Testing some semantic models for classification
Files:
edgar_scrapper.py -- Downloads the document data from https://www.sec.gov/Archives/edgar/data/51143/ and saves the documents in pdf format with the name formatted in this way: [name_of_folder]_[name_of_file]_[label(type)].pdf. Over 7000 files gathered for 34 classes.
get_data_classes.py -- Extracts the content of the files and has functions to divide the data in training and testing sets.
data_preprocess.py -- Has functions to preprocess the data for the models.
models.py -- Code for the training and testing of different models.
Results:
LDA: using topic modeling for classification.
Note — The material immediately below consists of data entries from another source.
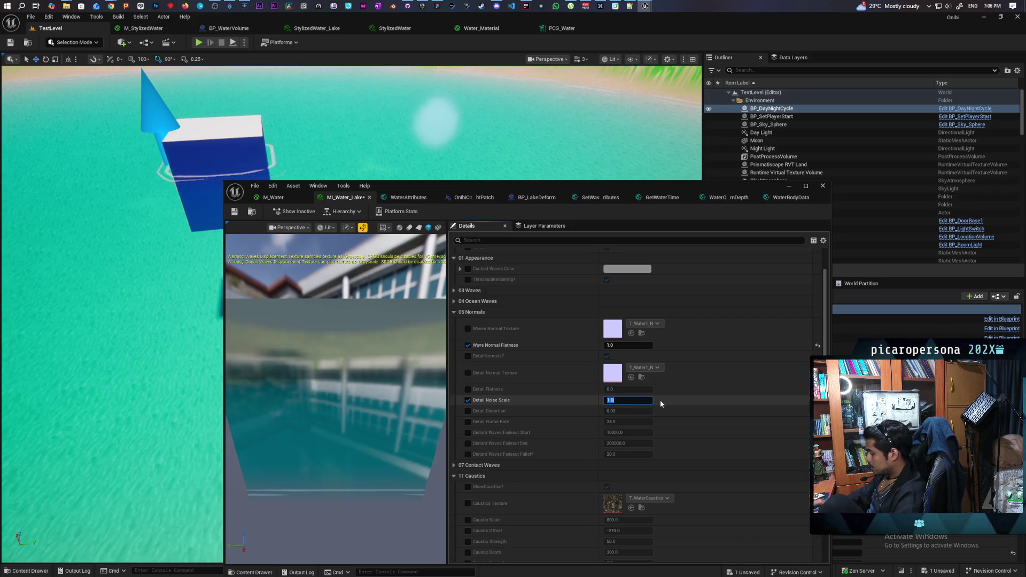
type("10")
key("Return")
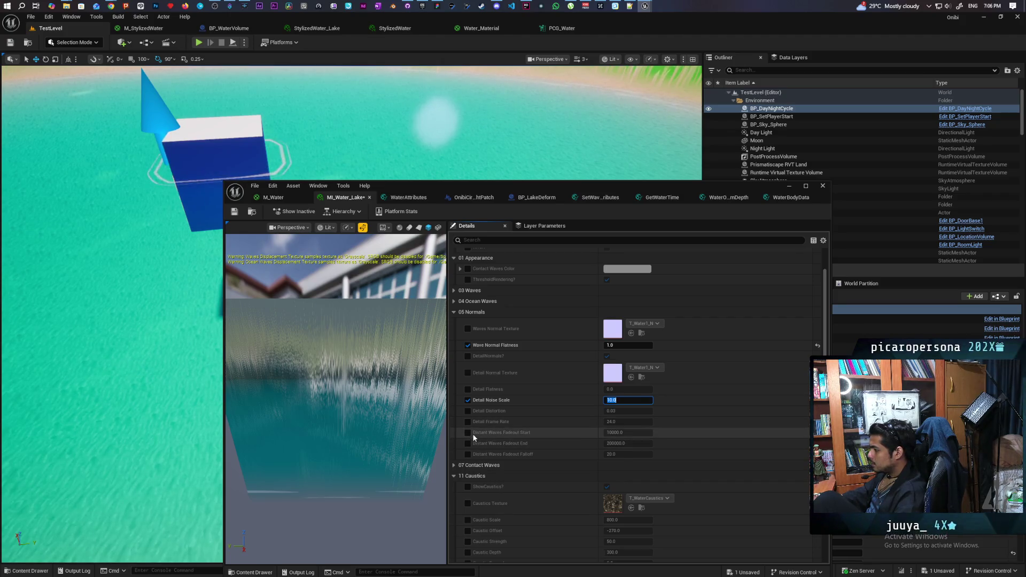
- Override Detail Distortion, trying 1, 0, then 10, and reset Wave Normal Flatness to default
left_click(469, 411)
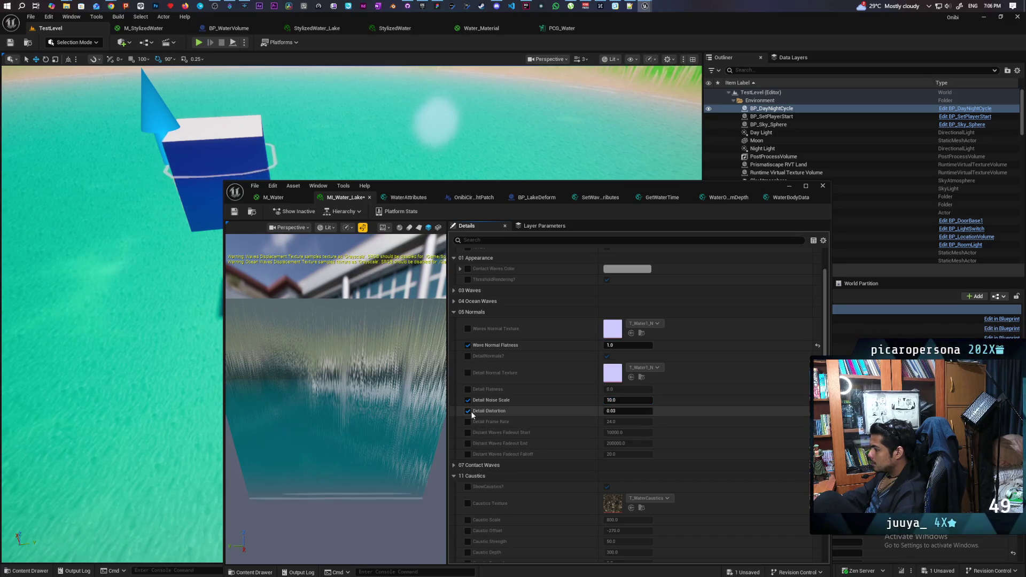
type("1")
key("Return")
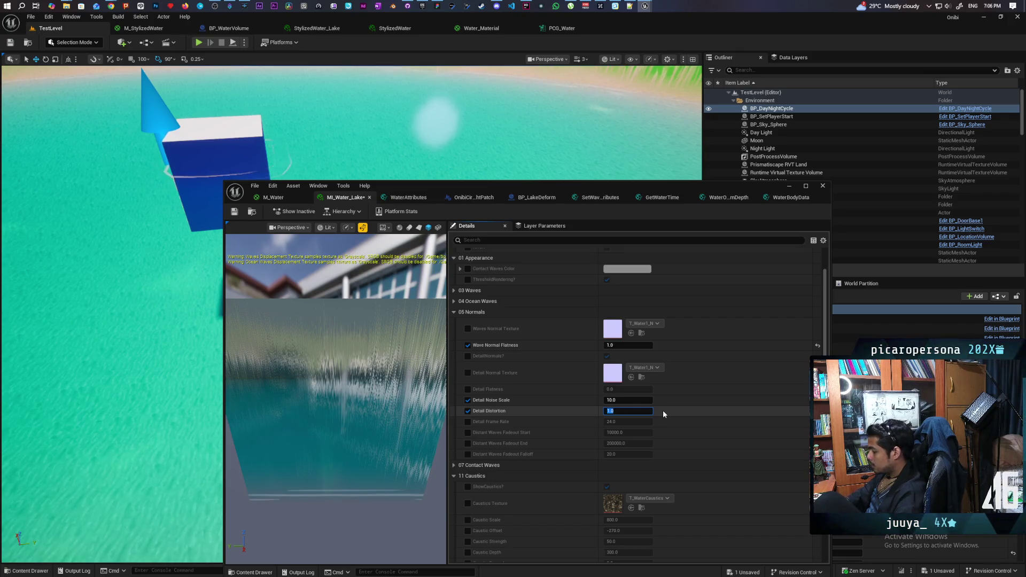
type("0")
key("Return")
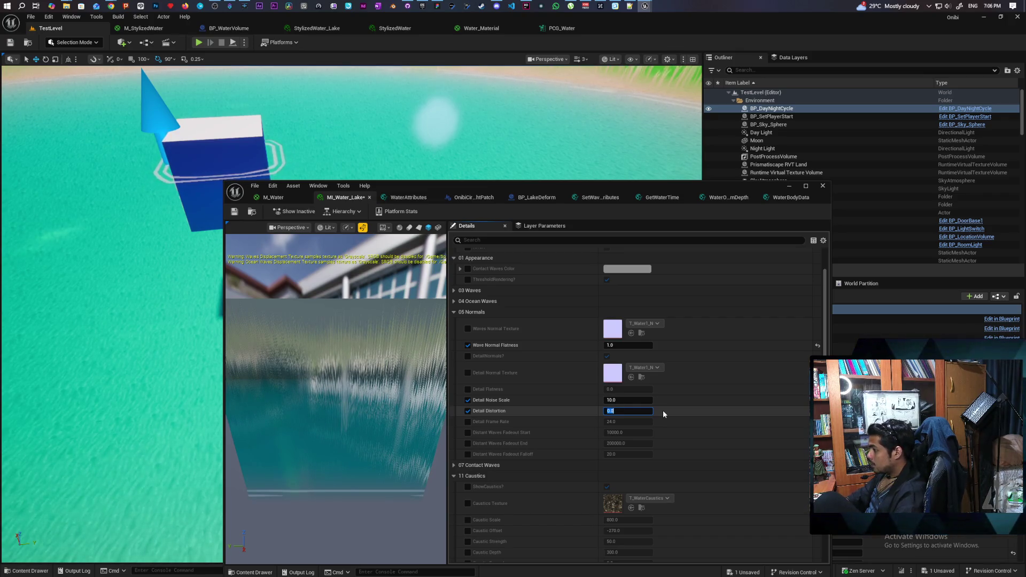
type("10")
key("Return")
Partially based on https://towardsdatascience.com/unsupervised-nlp-topic-models-as-a-supervised-learning-input-cf8ee9e5cf28
Classifiers scores for LDA bow model.
- Score for classifier Logistic Regression SGD: 0.640555
- Score for classifier SVM Huber: 0.640555
- Score for classifier Random Forest: 0.640555
Classifiers scores for LDA bigram model.
- Score for classifier Logistic Regression SGD: 0.640555
- Score for classifier SVM Huber: 0.000112
- Score for classifier Random Forest: 0.640555
Classifiers scores for LDA trigram model.
- Score for classifier Logistic Regression SGD: 0.641057
- Score for classifier SVM Huber: 0.640555
- Score for classifier Random Forest: 0.000075
Note: There was a problem using the default BLAS library with the numpy and scipy where the multicore functionality was not working properly. Changing to using the openBLAS library fixed the multicore issues. Also, openBLAS is fairly optimized in comparison to the default one so the models now run much faster. The TF-IDF based model is still too heavy for single laptop.